After the parade, things will pick up at the parking lot area at the intersection of Lincoln Boulevard and Louisiana Avenue.

The Libby Chainsaw Event may have come a long way from the show Adamson threw together in about two weeks last September, which was held in a parking lot near the Kootenai Valley Credit Union.

However, Adamson has said he wants the tone to remain similar, even as the event has grown.

He has had interest from as far as Russia, but Adamson said he sees the event as primarily about local people and local artists.

And the show has artists as judges as well: local artists Todd Berget, Ivan Hagen and Christy Elwood.

Berget said that, as an artist growing up in Libby a few years behind Hagen, it’s a thrill to work with someone whose work he admired.

They agreed that they were impressed with the work they have seen from chainsaw carvers.

Berget said that this kind of event goes “hand-in-hand” with the area’s logging heritage. “We should have been doing this 30 years ago.”

Adamson said he had worked for several years to try to get people interested in a chainsaw carving show locally, he said. It wasn’t until after he entered one of his own chainsaw carvings in a Libby Chamber of Commerce auction that people began to understand what he was talking about.

Now after multiple years of chainsaw carving events — including the separate Kootenai County Montana event that Adamson is not associated with — Adamson said he feels there is opportunity to grow the event.

It’s also good to have a chance to show off local talent from the area, Berget said.

“Libby has given birth to a lot of really talented people,” Hagen said.

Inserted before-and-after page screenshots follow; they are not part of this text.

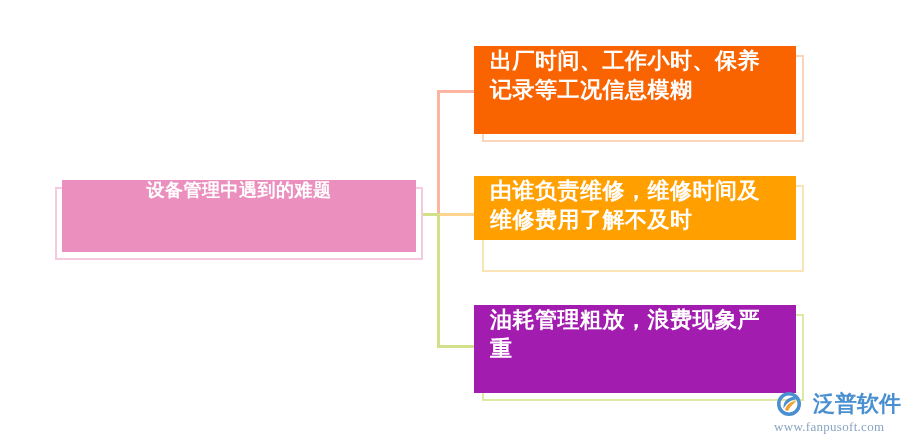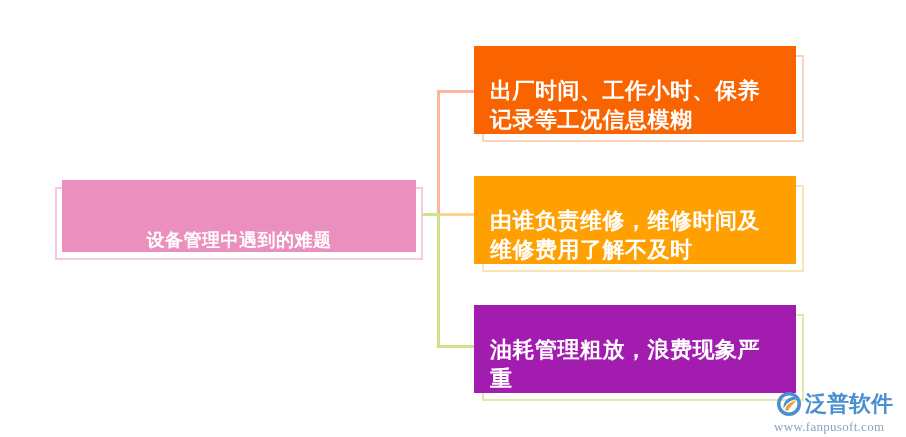"出厂时间、工作小时、保养记录等工况信息模糊" .node { align-items: flex-end -> flex-start }
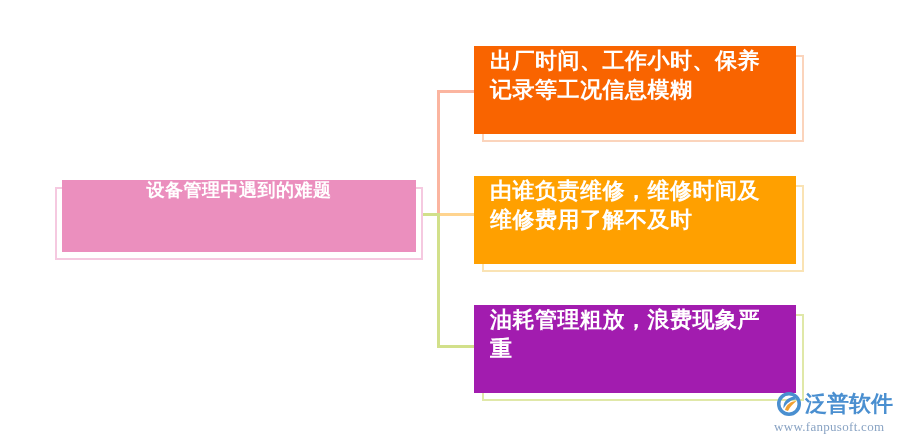"由谁负责维修，维修时间及维修费用了解不及时" .node-b2 { height: 88px -> 64px }
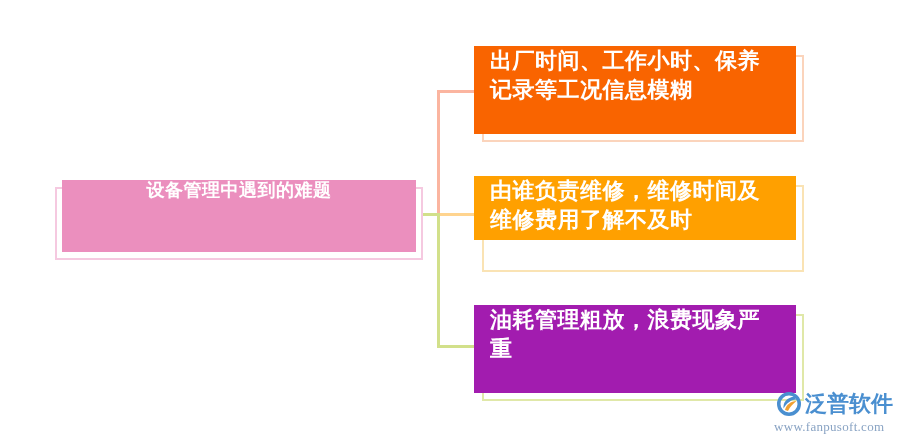"泛普软件" .logo-name { margin-left: 1px -> 9px }
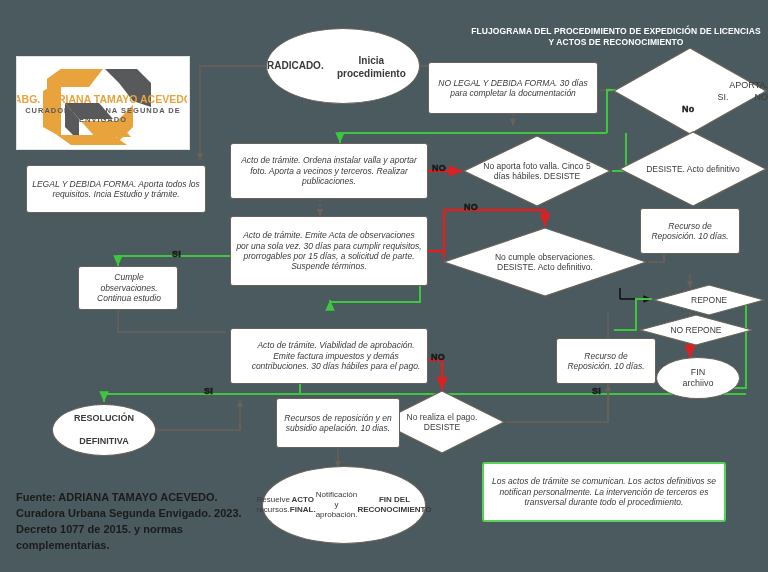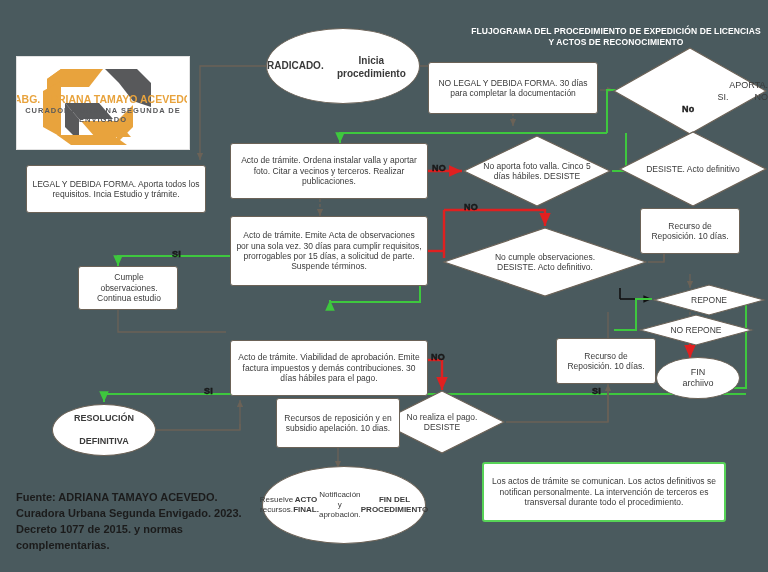"NO LEGAL Y DEBIDA FORMA." .rect { font-style: none -> italic }
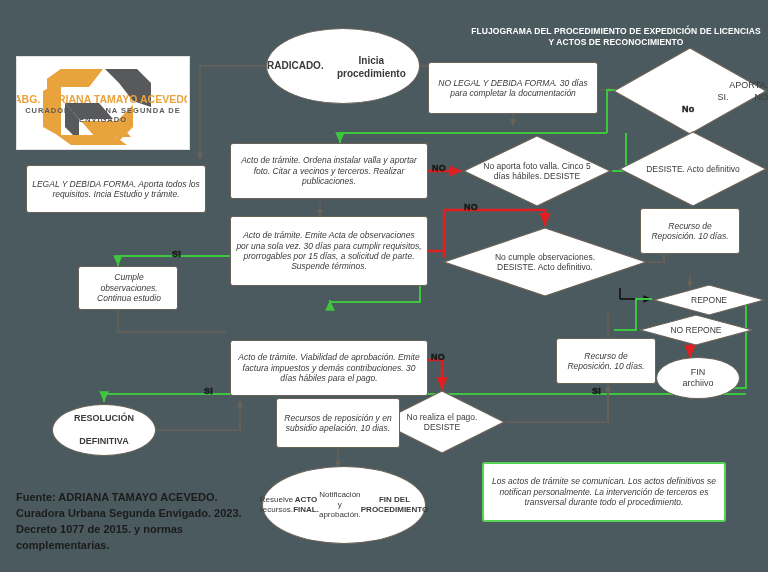"Acto de trámite. Ordena instalar" div.node { text: Citar -> Aporta }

Adamson pointed out how supportive the local community has been to the artists who got their start here, including himself.

“For me, it was a way to pay back Libby, by bringing a chainsaw event here,” Adamson said.

While Gary Armstrong is working out all the logistics — from permits and ordinances to making everything fit in the planned location and times.

Armstrong said that he was first drawn in last year by the work he saw at Adamson’s event.

Coming from a more urban art background, he said he didn’t expect much out of chainsaw carving until he saw what it could look like.

“I was knocked over by it,” Armstrong said. “It’s absolutely amazing work. That’s what drew me into getting involved.”

John Harrison and Patty Kramer have been figuring out the entertainment and vendors.

Harrison became involved near the end of last year’s show, providing music and a public address system. He said he stepped in to help out when Adamson needed someone, but that he enjoyed participating in a support role.

“Looking at the beautiful way these guys carve the wood, it was amazing,” he said. “And if you just sit and watch them for a little bit, it just draws you.”

So, Harrison and Kramer approached Adamson about coming back this year, and helping to make it even more of a success.

“It was something we felt we’d like to get involved in, because it’s an art that should be here,” he said.

“We’re Libby Loggers,” Kramer added.

On Friday night, Area 56 will play a live concert, and on Saturday there will be music and karaoke, Harrison said.

At this point, they have four food vendors scheduled, with around 20 additional vendors selling items such as handmade goods, from food items to artwork.

“Next year I hope to have more,” Harrison said.

Harrison said the adoption walk is a way they can help the community while also drawing more people to the event.

Kootenai Pets for Life will be at the event on Friday, Saturday and Sunday. There will also be vendors such as groomers.

On Saturday, they will have the adoption walk, when pets up for adoption will be brought out and shown off. Petsmart, which has partnered with Kootenai Pets for Life, will have giveaways for people who adopt pets.

The entire event will run from Thursday after the Troy parade to Sunday, with a variety of activities and seminars by artists and others scheduled, and more being discussed.

Harrison said that everyone involved in the event is a volunteer, and more volunteers are always welcome.

“There’s many ways to volunteer and show support,” said Rebecca Dupre, who volunteers by doing other promotional work for the event. That can be just about anything, from putting up a poster, donating a few dollars, or just coming down and helping to sweep up sawdust.